Ein Geben und Nehmen
Der Auslandsdienst lasse einen nicht nur reifer und selbst-sicherer werden, sondern wirke auch „persönlichkeitsbildend“, fasst der Feldkircher seine Erfahrungen zusammen. „Die wichtigste Veränderung hat sicher bei mir stattgefunden“, meint der 20-Jährige, „aber ich bin mir sicher, durch meine Anwesenheit und mein Handeln auch viele Kolumbianer/innen zum Nachdenken gebracht zu haben“. 

ZUR SACHE

Tauglich - was nun?

„Hier in Ecuador lernte ich so vieles über mich selbst, wie ich es wohl in Österreich nie hätte erfahren können“, ist auf der Homepage des Auslandsdienstes der Pfarre Frastanz zu lesen. Es ist einer von vielen Berichten, in denen ehemalige Auslandsdiener über ihre Erfahrungen in einem fremden Land berichten. Eines ist ihnen allen gemein: ein positiver Tenor.

Das Leben nach der Musterung
Früher bedeutete das Wort „tauglich“ bei der Mus-terung sich zwischen Bundes-heer oder Zivildienst entschei-den zu müssen.

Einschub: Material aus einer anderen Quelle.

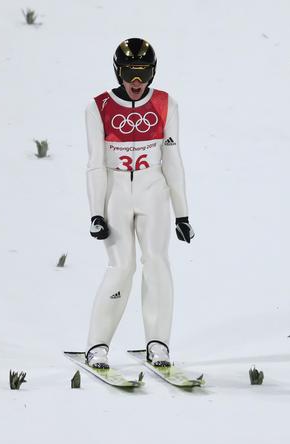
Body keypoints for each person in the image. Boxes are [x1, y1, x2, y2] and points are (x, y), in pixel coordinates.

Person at [84, 38, 194, 369]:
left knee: (157, 261)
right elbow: (95, 164)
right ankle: (97, 346)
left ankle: (158, 343)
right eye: (130, 73)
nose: (136, 82)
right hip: (116, 189)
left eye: (143, 73)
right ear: (118, 72)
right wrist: (96, 213)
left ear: (153, 72)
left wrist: (183, 213)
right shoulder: (98, 107)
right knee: (122, 267)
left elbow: (173, 160)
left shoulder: (166, 104)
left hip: (153, 189)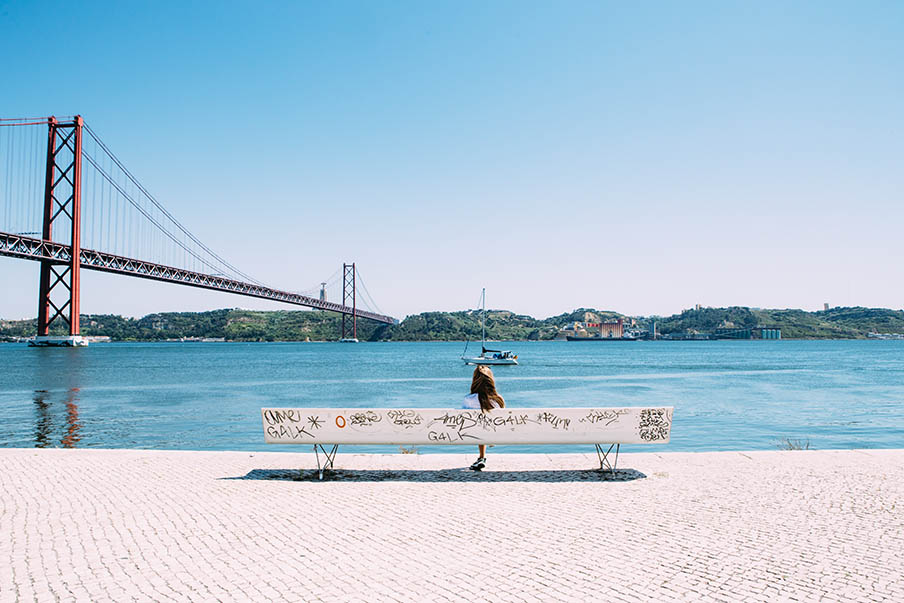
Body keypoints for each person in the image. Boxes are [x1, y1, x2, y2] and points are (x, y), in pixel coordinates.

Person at [463, 365, 505, 470]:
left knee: (479, 427)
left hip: (473, 433)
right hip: (495, 432)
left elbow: (464, 418)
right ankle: (482, 456)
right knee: (484, 427)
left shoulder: (469, 399)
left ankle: (482, 457)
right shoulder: (498, 400)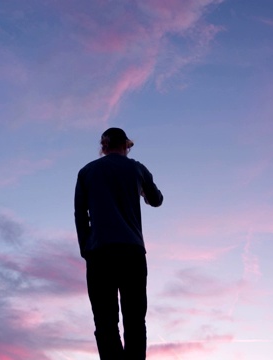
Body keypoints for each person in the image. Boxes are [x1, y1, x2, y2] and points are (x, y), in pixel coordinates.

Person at [74, 127, 163, 360]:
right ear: (126, 145)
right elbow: (157, 200)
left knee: (105, 322)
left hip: (99, 253)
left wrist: (86, 248)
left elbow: (80, 214)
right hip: (132, 252)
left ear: (103, 147)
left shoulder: (87, 171)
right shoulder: (137, 168)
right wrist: (142, 189)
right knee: (134, 321)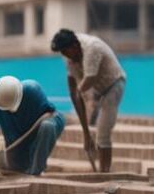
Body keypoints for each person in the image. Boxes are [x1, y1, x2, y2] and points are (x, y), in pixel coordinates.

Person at [0, 76, 65, 187]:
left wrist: (33, 130)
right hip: (17, 139)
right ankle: (8, 159)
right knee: (17, 168)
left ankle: (35, 173)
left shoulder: (32, 89)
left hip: (40, 128)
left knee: (47, 126)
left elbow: (50, 114)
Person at [51, 29, 126, 173]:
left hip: (114, 84)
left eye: (66, 52)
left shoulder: (92, 48)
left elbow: (88, 81)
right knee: (94, 134)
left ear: (74, 46)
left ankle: (104, 173)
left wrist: (79, 93)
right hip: (97, 89)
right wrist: (85, 134)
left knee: (103, 133)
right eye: (63, 54)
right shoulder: (69, 57)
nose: (66, 57)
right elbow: (74, 93)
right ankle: (100, 171)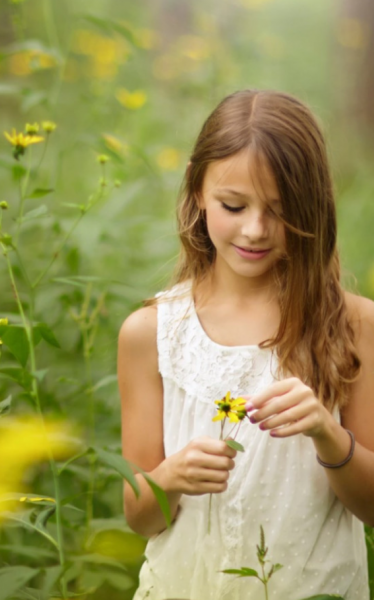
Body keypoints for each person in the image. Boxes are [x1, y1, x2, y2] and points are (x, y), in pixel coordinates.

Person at [117, 89, 374, 600]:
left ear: (313, 205)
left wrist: (327, 433)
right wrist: (170, 477)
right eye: (233, 205)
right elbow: (141, 518)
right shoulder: (152, 333)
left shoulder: (353, 324)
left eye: (280, 211)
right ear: (196, 190)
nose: (255, 230)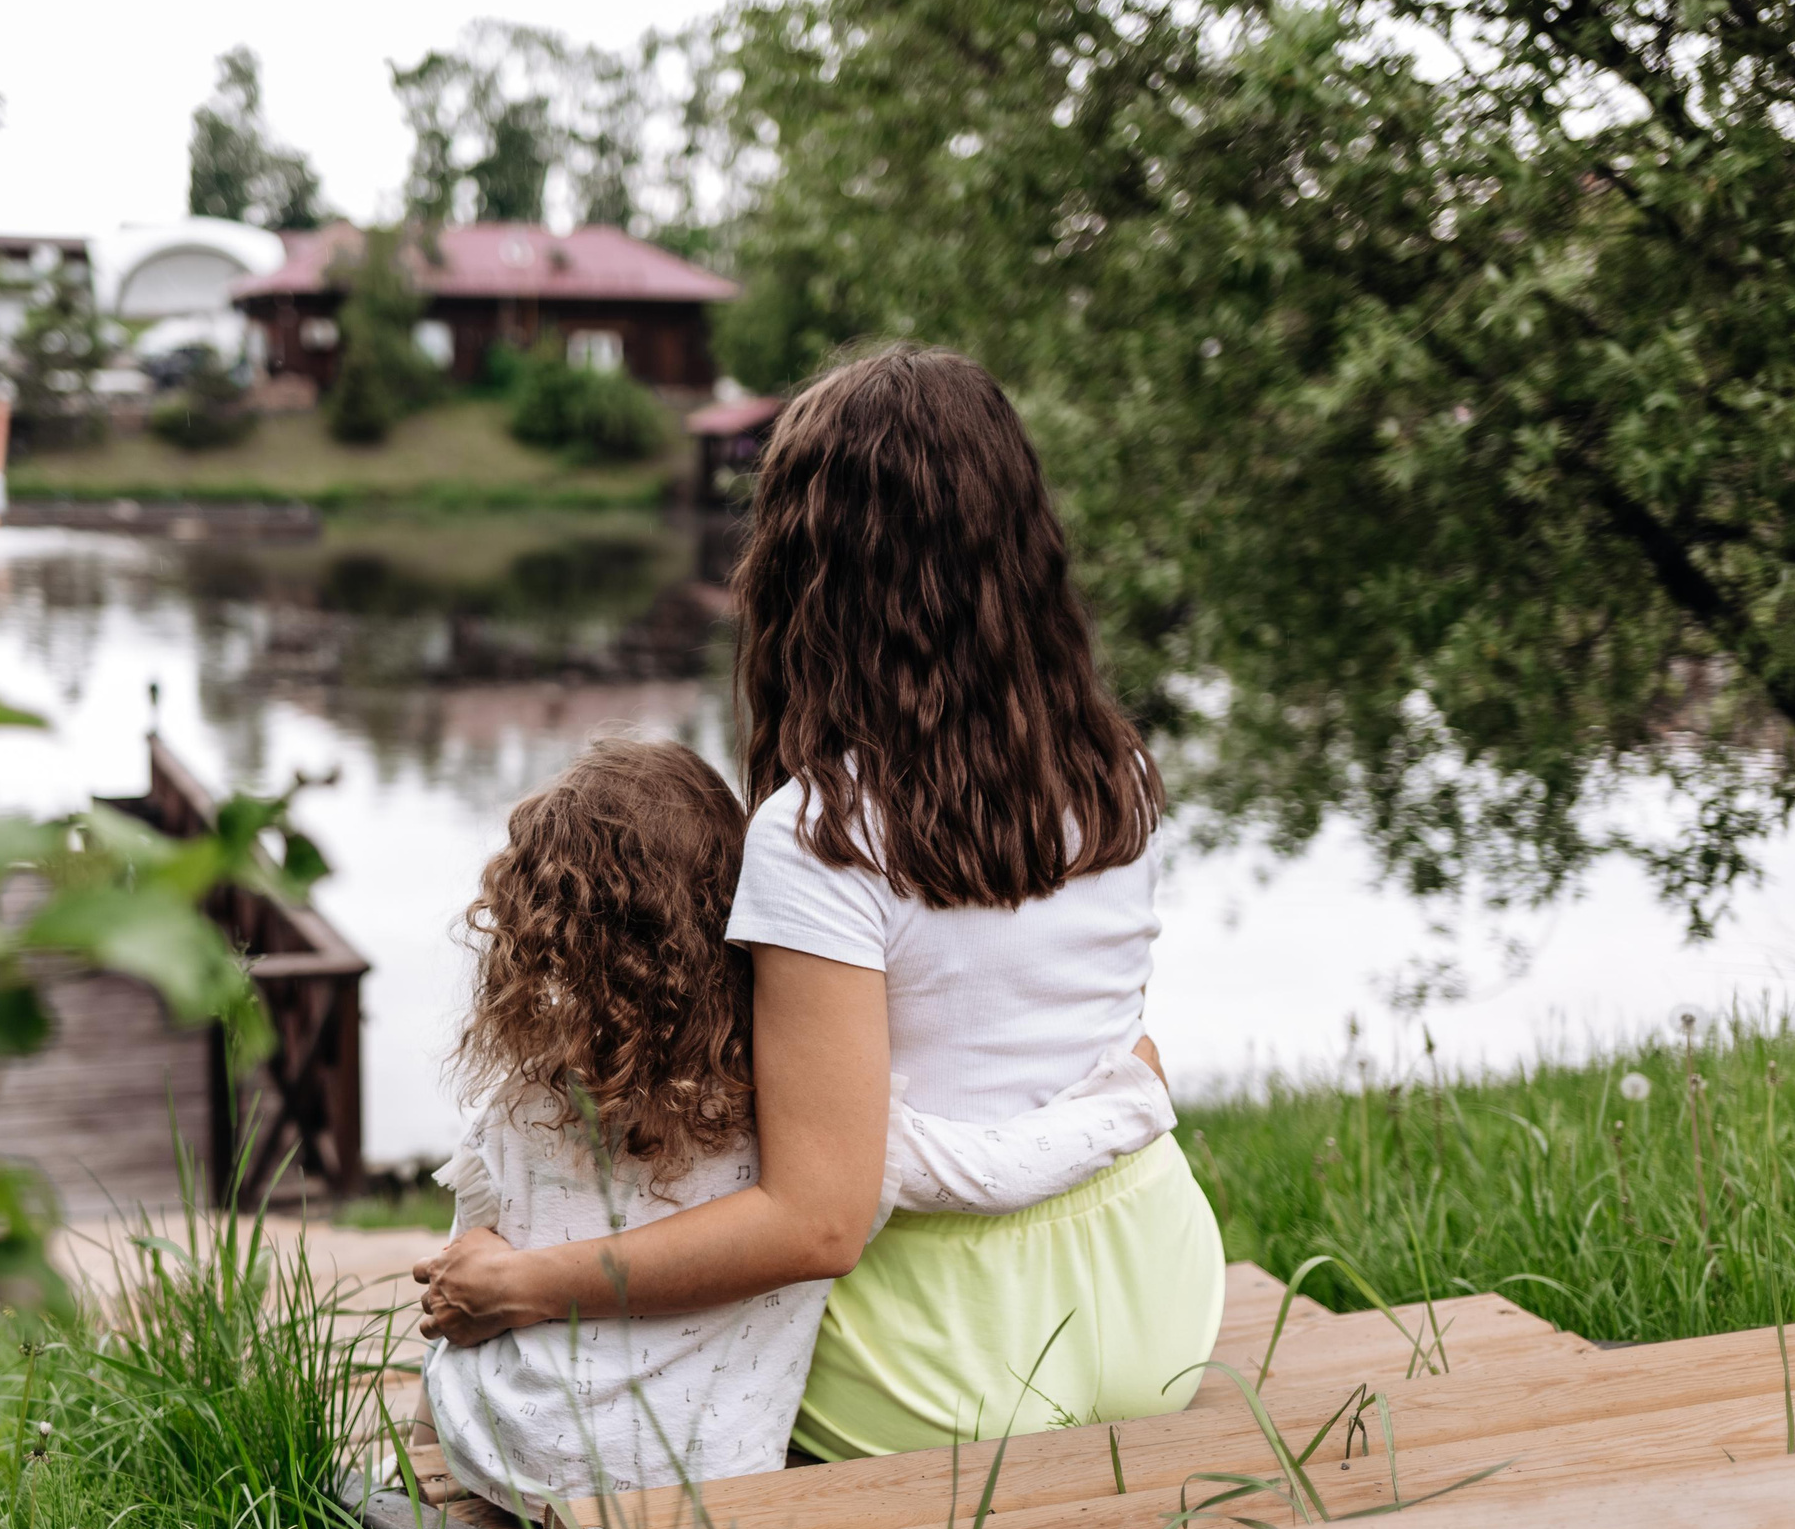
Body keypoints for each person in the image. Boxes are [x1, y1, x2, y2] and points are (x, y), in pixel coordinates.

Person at [417, 345, 1225, 1462]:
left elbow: (821, 1221)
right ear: (1018, 542)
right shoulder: (1110, 768)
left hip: (942, 1362)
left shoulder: (818, 837)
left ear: (806, 569)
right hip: (1158, 1300)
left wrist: (527, 1284)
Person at [421, 738, 1179, 1511]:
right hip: (707, 1477)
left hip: (503, 1455)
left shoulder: (517, 1107)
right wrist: (1131, 1099)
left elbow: (460, 1294)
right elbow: (993, 1169)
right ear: (729, 907)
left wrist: (433, 1431)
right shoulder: (798, 1118)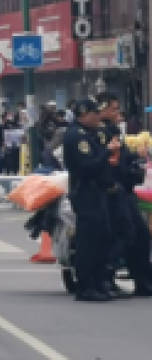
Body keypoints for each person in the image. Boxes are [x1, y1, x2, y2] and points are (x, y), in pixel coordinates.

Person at [62, 99, 118, 302]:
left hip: (97, 193)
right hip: (86, 193)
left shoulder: (89, 135)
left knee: (103, 238)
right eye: (95, 114)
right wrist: (106, 152)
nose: (98, 118)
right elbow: (87, 167)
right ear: (84, 115)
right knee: (89, 241)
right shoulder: (77, 137)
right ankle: (85, 286)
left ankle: (97, 282)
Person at [97, 93, 152, 297]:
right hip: (112, 192)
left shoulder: (113, 132)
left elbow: (124, 160)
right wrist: (131, 170)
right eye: (113, 109)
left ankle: (142, 281)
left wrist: (136, 162)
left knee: (139, 236)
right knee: (124, 236)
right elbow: (114, 166)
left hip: (124, 191)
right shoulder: (101, 134)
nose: (117, 113)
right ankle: (106, 275)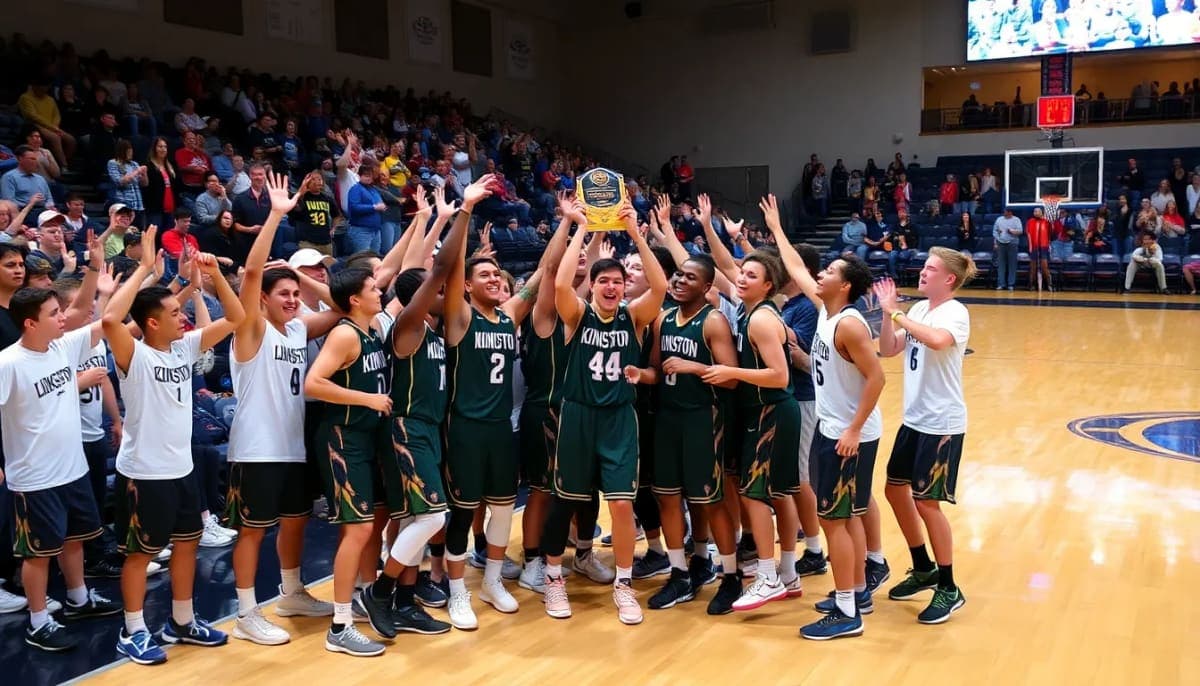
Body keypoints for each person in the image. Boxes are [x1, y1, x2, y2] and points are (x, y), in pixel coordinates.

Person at [102, 227, 245, 665]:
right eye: (172, 310)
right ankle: (134, 630)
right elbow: (109, 320)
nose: (181, 315)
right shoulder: (135, 354)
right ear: (150, 322)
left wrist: (211, 276)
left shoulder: (183, 347)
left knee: (188, 542)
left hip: (180, 468)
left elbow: (236, 318)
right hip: (144, 472)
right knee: (139, 554)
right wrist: (145, 268)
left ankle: (181, 621)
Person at [538, 200, 667, 625]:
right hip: (577, 415)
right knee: (565, 502)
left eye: (618, 281)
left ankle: (624, 585)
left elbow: (661, 287)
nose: (612, 287)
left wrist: (635, 234)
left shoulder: (633, 317)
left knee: (622, 506)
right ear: (592, 286)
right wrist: (578, 227)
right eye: (604, 281)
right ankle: (554, 577)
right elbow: (558, 285)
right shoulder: (575, 316)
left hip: (617, 419)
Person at [226, 174, 341, 645]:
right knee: (251, 532)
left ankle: (292, 591)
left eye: (296, 295)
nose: (293, 300)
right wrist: (275, 215)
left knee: (296, 519)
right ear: (264, 301)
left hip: (291, 445)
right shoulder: (251, 328)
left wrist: (309, 285)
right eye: (285, 295)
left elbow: (344, 310)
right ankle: (246, 611)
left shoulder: (297, 329)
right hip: (255, 447)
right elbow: (251, 277)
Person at [768, 193, 885, 640]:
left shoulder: (850, 324)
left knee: (835, 519)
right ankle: (852, 593)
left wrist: (853, 430)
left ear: (846, 286)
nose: (820, 274)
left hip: (845, 434)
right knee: (848, 517)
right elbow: (797, 269)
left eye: (830, 272)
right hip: (836, 428)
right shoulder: (826, 312)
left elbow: (877, 379)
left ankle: (846, 613)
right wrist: (778, 230)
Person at [0, 252, 122, 652]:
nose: (63, 318)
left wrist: (95, 273)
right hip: (34, 476)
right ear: (31, 323)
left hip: (71, 468)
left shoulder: (61, 347)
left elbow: (91, 312)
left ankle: (78, 598)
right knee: (37, 555)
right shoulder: (9, 363)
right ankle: (38, 621)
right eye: (54, 313)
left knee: (74, 540)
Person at [440, 174, 541, 629]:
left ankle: (493, 580)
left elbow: (539, 278)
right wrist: (466, 208)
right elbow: (453, 265)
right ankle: (456, 589)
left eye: (497, 275)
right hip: (465, 427)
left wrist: (571, 227)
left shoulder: (508, 316)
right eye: (484, 275)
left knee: (503, 506)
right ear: (467, 286)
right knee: (463, 510)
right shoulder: (460, 317)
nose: (494, 279)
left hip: (502, 427)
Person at [874, 247, 975, 625]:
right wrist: (889, 317)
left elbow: (937, 341)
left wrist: (895, 312)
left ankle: (949, 586)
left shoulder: (955, 311)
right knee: (893, 488)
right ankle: (923, 566)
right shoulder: (918, 310)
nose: (922, 272)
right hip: (914, 420)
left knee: (927, 503)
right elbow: (888, 349)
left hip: (942, 424)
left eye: (930, 269)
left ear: (948, 279)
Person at [642, 253, 743, 615]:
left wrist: (695, 367)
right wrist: (639, 375)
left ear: (706, 287)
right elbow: (656, 369)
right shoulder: (662, 319)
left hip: (703, 418)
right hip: (668, 418)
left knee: (709, 500)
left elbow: (731, 377)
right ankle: (680, 573)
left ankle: (731, 576)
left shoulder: (712, 322)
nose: (679, 281)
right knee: (667, 497)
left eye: (689, 277)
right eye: (678, 276)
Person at [303, 266, 393, 656]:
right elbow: (313, 383)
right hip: (341, 438)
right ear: (355, 299)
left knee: (364, 527)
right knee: (356, 530)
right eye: (374, 288)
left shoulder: (370, 330)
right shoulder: (343, 333)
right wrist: (368, 399)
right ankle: (339, 626)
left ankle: (358, 598)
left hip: (364, 438)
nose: (380, 291)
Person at [780, 243, 830, 581]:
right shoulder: (791, 304)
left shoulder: (811, 310)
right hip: (790, 398)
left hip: (805, 398)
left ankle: (814, 550)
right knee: (793, 478)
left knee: (800, 478)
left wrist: (776, 332)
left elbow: (808, 362)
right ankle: (805, 539)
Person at [992, 209, 1022, 290]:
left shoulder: (1016, 220)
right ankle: (1001, 284)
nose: (1004, 213)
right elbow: (994, 231)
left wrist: (1012, 231)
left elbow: (1020, 231)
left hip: (1012, 243)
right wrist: (996, 241)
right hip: (1001, 243)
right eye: (1004, 211)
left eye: (1005, 211)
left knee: (1012, 264)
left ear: (1010, 212)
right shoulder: (999, 219)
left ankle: (1011, 284)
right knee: (1001, 264)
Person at [1026, 207, 1053, 292]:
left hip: (1044, 246)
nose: (1036, 213)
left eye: (1038, 211)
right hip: (1034, 246)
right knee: (1033, 267)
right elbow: (1028, 234)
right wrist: (1030, 246)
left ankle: (1048, 284)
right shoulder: (1030, 221)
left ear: (1042, 213)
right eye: (1035, 211)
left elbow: (1051, 232)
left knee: (1044, 266)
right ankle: (1032, 284)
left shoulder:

Seit dem Jahr 1993 gibt es eine weitere Opti-on: den Auslandsdienst! Männer zwischen 18 und 30 Jahren erhalten hier die Möglichkeit zwölf Monate lang eine andere Kultur und Sprache kennen zu lernen. Jährlich nehmen in ganz Österreich rund 70 Zivildienstpflichtige diese Chance wahr.

Drei Kontinente
In Vorarlberg ist die Pfarre Frastanz mit ihrem Auslandsdienst federführend: „Im Jahr 2011 wurden von uns insgesamt 38 Auslandsdiener in acht Dienststellen auf drei Kontinenten  betreut“, wartet der Leiter des Referates für Auslandsdienste, Gerhard Vonach, mit beeindruckenden Zahlen auf. Zur Auswahl stehen dabei Länder in Südamerika, Europa, Asien und Afrika.

Laut Vonach bringt der Auslandsdienst nicht nur für die Männer selbst, sondern auch für das Land Österreich viele Vorteile mit sich - sozial engagierte und weltoffene Bürger oder potentielle Mitarbeiter und Kontakte für Sozial- und Friedensprojekte in aller Welt zum Beispiel. Und: „Mit dem Auslandsdienst nimmt die Pfarre Frastanz ihren christlichen Auftrag auch als gesellschaftliche Verantwortung wahr“, hält Vonach fest.